I decided that I really need to buckle down and work on it as I want him to have a reliable recall so I _can_ do these things with him. I'm tired of just going for extremely long walks on leash. I'd like him to be able to get out and run, really let loose. So I grabbed him and Riley and headed down to one of the many open grassy fields by my house. Riley is completely trustworthy off leash, I don't worry about her. For Koda, however, I prepared a long lead, grabbed some nice, tasty Ham, and then got a tennis ball for the two of them.


Well, right out of the gate Koda decided he was going to walk like an idiot to the field. Pulling on the leash, trying to mark bushes, etc. I was like, "What is your deal??!", as he's not generally this bad, I've worked with him on walking properly. So I'm annoyed by the time we get there. I unhook Riley from her leash and let her run off and do her own thing, I don't have to worry about her going anywhere. Then I empty my bag of the long lead, Ham, and ball I brought and set my bag down on the grass....


Koda decides he's going to pee on my bag.


I lost it. I couldn't believe he did that. In the entire time I've had him he's not once peed on anything of mine, inside or outside of the house. Luckily I moved it out of the way before it got saturated, but I was like, "What the heck are you doing??!". I was so frustrated and upset between him misbehaving on the walk there, then him peeing on my bag, that I threw my arms up in the air, dropped his leash, and started walking away.


He started following me...


I gave him this look like, _Go away, I'm so angry with you right now_, and kept walking.


He kept following me...


Then I realized he wasn't running off. He wasn't going anywhere. He was staying right there with me. There was no incentive, I didn't have the Ham or the ball. I wasn't reeling him in by his leash. He was just staying by me. Even Riley was halfway across the field sniffing something. I called Riley back to me, she came, and all three of us went back to where I left what I had brought (Bag, lead, ball). I threw the ball, Riley went after it, Koda went after Riley. Riley came back with the ball...And so did Koda! Then Koda went maybe fifteen feet to sniff something, I called him, he came right back!

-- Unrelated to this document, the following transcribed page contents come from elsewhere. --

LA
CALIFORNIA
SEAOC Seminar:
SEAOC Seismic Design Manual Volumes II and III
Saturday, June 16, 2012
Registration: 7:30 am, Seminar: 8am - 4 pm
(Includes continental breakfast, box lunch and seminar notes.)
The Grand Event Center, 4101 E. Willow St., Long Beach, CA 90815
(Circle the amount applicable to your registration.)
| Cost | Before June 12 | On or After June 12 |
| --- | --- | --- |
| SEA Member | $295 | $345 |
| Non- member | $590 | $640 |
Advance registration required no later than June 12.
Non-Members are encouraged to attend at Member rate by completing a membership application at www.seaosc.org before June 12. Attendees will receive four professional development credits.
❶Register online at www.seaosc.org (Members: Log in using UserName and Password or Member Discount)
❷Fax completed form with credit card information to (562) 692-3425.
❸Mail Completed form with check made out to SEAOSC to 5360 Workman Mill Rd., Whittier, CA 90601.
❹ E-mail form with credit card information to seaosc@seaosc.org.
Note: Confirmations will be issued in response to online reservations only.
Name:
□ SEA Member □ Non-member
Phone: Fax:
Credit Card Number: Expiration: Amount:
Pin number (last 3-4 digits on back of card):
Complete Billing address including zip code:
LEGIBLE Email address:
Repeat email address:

Then Riley got the zoomies...And oh man did Koda have fun chasing after her. They tore across the grass for a few minutes and both came back to me when I called them. I am just so, so proud of Koda right now. This is maybe the third or fourth time I've had the opportunity to take him out to that field and work on his recall, and he just showed me that he's not going to bolt. I kept an eye out for distractions, just in case, but he stayed within a certain radius of me and every time I called him, he came right back.

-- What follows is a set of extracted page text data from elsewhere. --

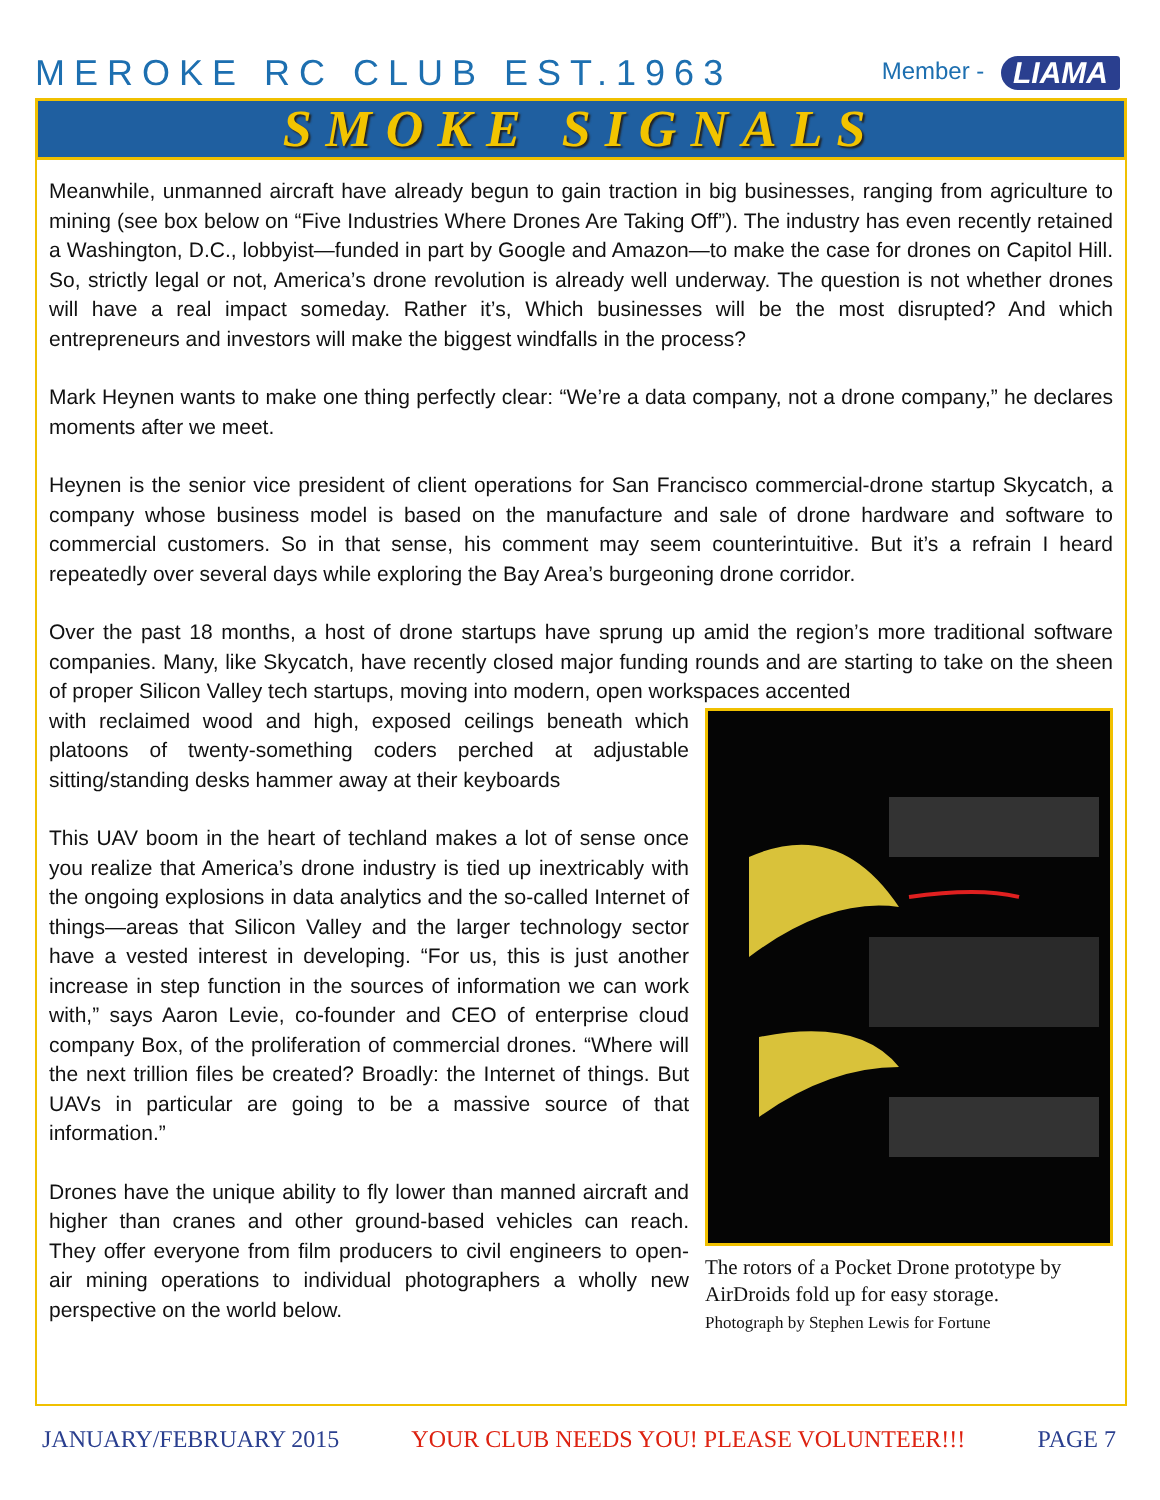MEROKE RC CLUB EST.1963
Member - LIAMA
SMOKE SIGNALS
Meanwhile, unmanned aircraft have already begun to gain traction in big businesses, ranging from agriculture to mining (see box below on “Five Industries Where Drones Are Taking Off”). The industry has even recently retained a Washington, D.C., lobbyist—funded in part by Google and Amazon—to make the case for drones on Capitol Hill. So, strictly legal or not, America’s drone revolution is already well underway. The question is not whether drones will have a real impact someday. Rather it’s, Which businesses will be the most disrupted? And which entrepreneurs and investors will make the biggest windfalls in the process?
Mark Heynen wants to make one thing perfectly clear: “We’re a data company, not a drone company,” he declares moments after we meet.
Heynen is the senior vice president of client operations for San Francisco commercial-drone startup Skycatch, a company whose business model is based on the manufacture and sale of drone hardware and software to commercial customers. So in that sense, his comment may seem counterintuitive. But it’s a refrain I heard repeatedly over several days while exploring the Bay Area’s burgeoning drone corridor.
Over the past 18 months, a host of drone startups have sprung up amid the region’s more traditional software companies. Many, like Skycatch, have recently closed major funding rounds and are starting to take on the sheen of proper Silicon Valley tech startups, moving into modern, open workspaces accented
The rotors of a Pocket Drone prototype by AirDroids fold up for easy storage.
Photograph by Stephen Lewis for Fortune
with reclaimed wood and high, exposed ceilings beneath which platoons of twenty-something coders perched at adjustable sitting/standing desks hammer away at their keyboards
This UAV boom in the heart of techland makes a lot of sense once you realize that America’s drone industry is tied up inextricably with the ongoing explosions in data analytics and the so-called Internet of things—areas that Silicon Valley and the larger technology sector have a vested interest in developing. “For us, this is just another increase in step function in the sources of information we can work with,” says Aaron Levie, co-founder and CEO of enterprise cloud company Box, of the proliferation of commercial drones. “Where will the next trillion files be created? Broadly: the Internet of things. But UAVs in particular are going to be a massive source of that information.”
Drones have the unique ability to fly lower than manned aircraft and higher than cranes and other ground-based vehicles can reach. They offer everyone from film producers to civil engineers to open-air mining operations to individual photographers a wholly new perspective on the world below.
JANUARY/FEBRUARY 2015 YOUR CLUB NEEDS YOU! PLEASE VOLUNTEER!!! PAGE 7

I think this is going to become a daily activity now that I know I can trust Koda off leash in the field, too. They're both going to get so much more exercise than they do just on walks. After Koda proving himself trustworthy off leash I didn't even care than he pissed on my bag, I'm just so proud of him!


----------



## KZoppa (Aug 14, 2010)

wow. suckage for the misbehavior but YAY!!!! for awesome recall!!!


----------



## GSD_Xander (Nov 27, 2010)

Melina said:


> After Koda proving himself trustworthy off leash I didn't even care than he pissed on my bag, I'm just so proud of him!


LOL  What a great story!


----------



## Melina (Feb 20, 2010)

:happyboogie: I took Koda and Riley back out to the field this afternoon and he's keeping consistent! He kept an eye on where I was and came back every time I called him, even without my needing to give him any sort of treat. I'm so proud of my Koda! I was beginning to wonder if he would require a lot of work and training to be trustworthy off leash, but obviously not at all! I remember trying to work with Riley, it was a nightmare, she had me in tears wanting to rip my hair out.  Koda is _so_ much better than she was! I'm so happy with how well he's doing! He's going to get so much more exercise running around than just on his walks now!


----------



## Cassidy's Mom (Mar 30, 2003)

What a good boy!


----------